„Piosenka +Roboty+ jest wbrew pozorom pełna nadziei. Przypominam w niej jedną z lemowskich teorii jakoby roboty (sztuczna inteligencja) były kolejnym ogniwem ewolucji. Czy jednak ma to oznaczać, że kiedy ludzkość odejdzie do lamusa historii albo zostanie po prostu przez maszyny wycięta w pień, Ziemia zamieni się smutne pozbawione uczuć miejsce? Otóż moim zdaniem nie” - tak przesłanie nowego singla tłumaczy Krzysztof Zalewski.

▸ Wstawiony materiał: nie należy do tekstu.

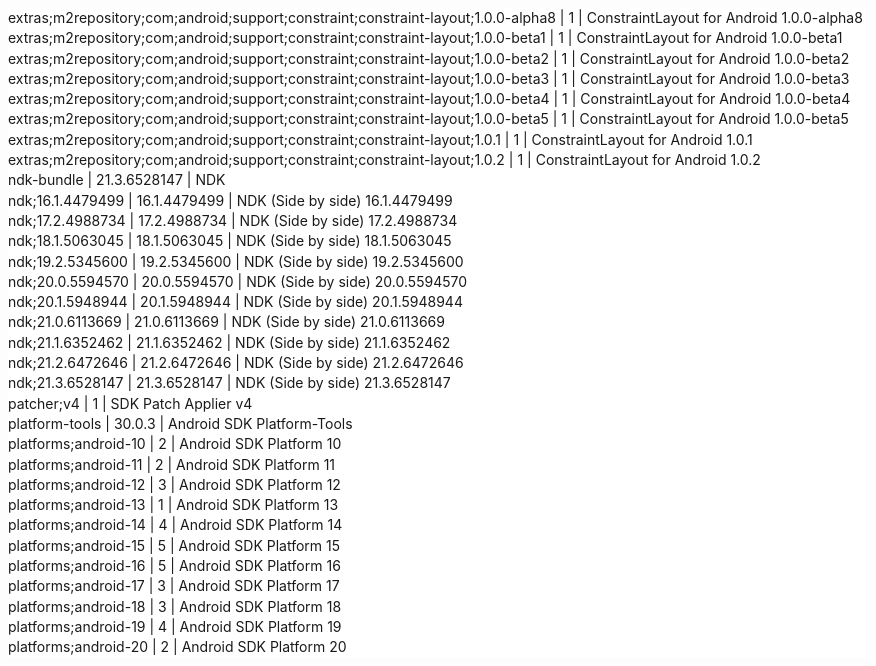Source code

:   extras;m2repository;com;android;support;constraint;constraint-layout;1.0.0-alpha8        | 1            | ConstraintLayout for Android 1.0.0-alpha8                           
  extras;m2repository;com;android;support;constraint;constraint-layout;1.0.0-beta1         | 1            | ConstraintLayout for Android 1.0.0-beta1                            
  extras;m2repository;com;android;support;constraint;constraint-layout;1.0.0-beta2         | 1            | ConstraintLayout for Android 1.0.0-beta2                            
  extras;m2repository;com;android;support;constraint;constraint-layout;1.0.0-beta3         | 1            | ConstraintLayout for Android 1.0.0-beta3                            
  extras;m2repository;com;android;support;constraint;constraint-layout;1.0.0-beta4         | 1            | ConstraintLayout for Android 1.0.0-beta4                            
  extras;m2repository;com;android;support;constraint;constraint-layout;1.0.0-beta5         | 1            | ConstraintLayout for Android 1.0.0-beta5                            
  extras;m2repository;com;android;support;constraint;constraint-layout;1.0.1               | 1            | ConstraintLayout for Android 1.0.1                                  
  extras;m2repository;com;android;support;constraint;constraint-layout;1.0.2               | 1            | ConstraintLayout for Android 1.0.2                                  
  ndk-bundle                                                                               | 21.3.6528147 | NDK                                                                 
  ndk;16.1.4479499                                                                         | 16.1.4479499 | NDK (Side by side) 16.1.4479499                                     
  ndk;17.2.4988734                                                                         | 17.2.4988734 | NDK (Side by side) 17.2.4988734                                     
  ndk;18.1.5063045                                                                         | 18.1.5063045 | NDK (Side by side) 18.1.5063045                                     
  ndk;19.2.5345600                                                                         | 19.2.5345600 | NDK (Side by side) 19.2.5345600                                     
  ndk;20.0.5594570                                                                         | 20.0.5594570 | NDK (Side by side) 20.0.5594570                                     
  ndk;20.1.5948944                                                                         | 20.1.5948944 | NDK (Side by side) 20.1.5948944                                     
  ndk;21.0.6113669                                                                         | 21.0.6113669 | NDK (Side by side) 21.0.6113669                                     
  ndk;21.1.6352462                                                                         | 21.1.6352462 | NDK (Side by side) 21.1.6352462                                     
  ndk;21.2.6472646                                                                         | 21.2.6472646 | NDK (Side by side) 21.2.6472646                                     
  ndk;21.3.6528147                                                                         | 21.3.6528147 | NDK (Side by side) 21.3.6528147                                     
  patcher;v4                                                                               | 1            | SDK Patch Applier v4                                                
  platform-tools                                                                           | 30.0.3       | Android SDK Platform-Tools                                          
  platforms;android-10                                                                     | 2            | Android SDK Platform 10                                             
  platforms;android-11                                                                     | 2            | Android SDK Platform 11                                             
  platforms;android-12                                                                     | 3            | Android SDK Platform 12                                             
  platforms;android-13                                                                     | 1            | Android SDK Platform 13                                             
  platforms;android-14                                                                     | 4            | Android SDK Platform 14                                             
  platforms;android-15                                                                     | 5            | Android SDK Platform 15                                             
  platforms;android-16                                                                     | 5            | Android SDK Platform 16                                             
  platforms;android-17                                                                     | 3            | Android SDK Platform 17                                             
  platforms;android-18                                                                     | 3            | Android SDK Platform 18                                             
  platforms;android-19                                                                     | 4            | Android SDK Platform 19                                             
  platforms;android-20                                                                     | 2            | Android SDK Platform 20                                             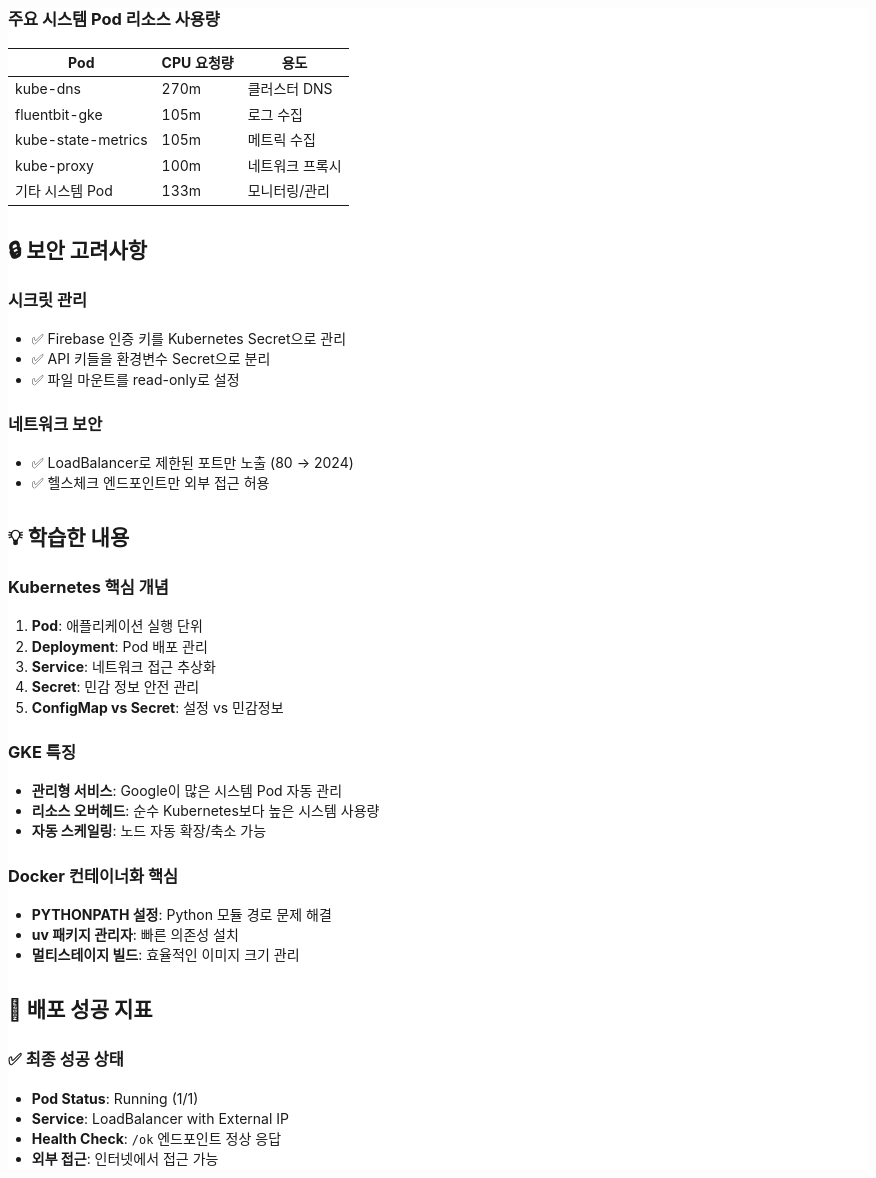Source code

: ### 주요 시스템 Pod 리소스 사용량
| Pod | CPU 요청량 | 용도 |
|-----|------------|------|
| kube-dns | 270m | 클러스터 DNS |
| fluentbit-gke | 105m | 로그 수집 |
| kube-state-metrics | 105m | 메트릭 수집 |
| kube-proxy | 100m | 네트워크 프록시 |
| 기타 시스템 Pod | 133m | 모니터링/관리 |

## 🔒 보안 고려사항

### 시크릿 관리
- ✅ Firebase 인증 키를 Kubernetes Secret으로 관리
- ✅ API 키들을 환경변수 Secret으로 분리
- ✅ 파일 마운트를 read-only로 설정

### 네트워크 보안
- ✅ LoadBalancer로 제한된 포트만 노출 (80 → 2024)
- ✅ 헬스체크 엔드포인트만 외부 접근 허용

## 💡 학습한 내용

### Kubernetes 핵심 개념
1. **Pod**: 애플리케이션 실행 단위
2. **Deployment**: Pod 배포 관리
3. **Service**: 네트워크 접근 추상화
4. **Secret**: 민감 정보 안전 관리
5. **ConfigMap vs Secret**: 설정 vs 민감정보

### GKE 특징
- **관리형 서비스**: Google이 많은 시스템 Pod 자동 관리
- **리소스 오버헤드**: 순수 Kubernetes보다 높은 시스템 사용량
- **자동 스케일링**: 노드 자동 확장/축소 가능

### Docker 컨테이너화 핵심
- **PYTHONPATH 설정**: Python 모듈 경로 문제 해결
- **uv 패키지 관리자**: 빠른 의존성 설치
- **멀티스테이지 빌드**: 효율적인 이미지 크기 관리

## 🎯 배포 성공 지표

### ✅ 최종 성공 상태
- **Pod Status**: Running (1/1)
- **Service**: LoadBalancer with External IP
- **Health Check**: `/ok` 엔드포인트 정상 응답
- **외부 접근**: 인터넷에서 접근 가능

„Miłość jest siłą napędzającą Wszechświat, więc prędzej czy później +roboty będą się musiały kochać, roboty będą się musiały całować+" - dodaje. Podkreśla, że nowym singlem staje na straży rockandrolla.
Premierze piosenki towarzyszy bardzo dynamiczny i nieco abstrakcyjny teledysk, za reżyserię którego odpowiada Maciej Dydyński. Twórca inspirował się m.in. estetyką Beastie Boys.
Przy okazji premiery nowego utworu Zalewski zdradził, że jego kolejny album będzie miał swoją premierę we wrześniu.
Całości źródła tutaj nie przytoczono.